Participating (in order of appearance):

  • Herminia Pernas, the official chronicler of Burela, who provides us with an ethnographic and historical explanation of Cabo Burela.

  • Aurelia Balseiro, Director of the Provincial Museum of Lugo, where the Burela torques is exhibited, and an expert in ancient goldsmithing, who provides us with interesting information about this pre-Roman jewel and our hillforts.

To learn more…

  • San Cibrao is the town on the other side of the cape (to the west)

  • “Vento do cabo, á noite quedado.” This expression of ours doesn’t have a literal or exact translation. It refers to the fact that when the wind arrives in Burela from the Cape (from the northwest) during the day, it calms down at night.

  • A Vila do Medio is one of the oldest neighborhoods in Burela (you can check its location on the map of the guided route or the paper street plan of Burela).

  • Lámparo is the word we use here to refer to what is known in English as “limpets”, whose scientific name is patella vulgata.
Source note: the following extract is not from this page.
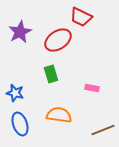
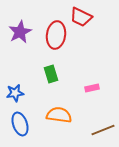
red ellipse: moved 2 px left, 5 px up; rotated 48 degrees counterclockwise
pink rectangle: rotated 24 degrees counterclockwise
blue star: rotated 24 degrees counterclockwise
It is a marine univalve mollusk of the gastropod class, with a conical shell, which lives attached to the rocks along the coast (definition by the Royal Galician Academy).

  • “Arracadas are earrings or ear ornaments with various morphologies and small size, with the most typical being those with a curved shape like those from Bretoña, labyrinthine like the ones from Burela, or with triangular appendages like the exceptional Suegos earrings.”

    Balseiro García, Aurelia. “A Colección de Ourivería Antiga” in A Colección de Ourivería Antiga do Museo Provincial de Lugo, Balseiro García, Aurelia (Ed.), 2018. Lugo: Deputación de Lugo. MPL. p. 28.

  • The Burela torques and the arracada are on display in Room 8 of the Provincial Museum of Lugo. Located on the first floor of the museum, in the upper cloister of the former San Francisco convent, it showcases 53 more pieces of ancient goldsmithing.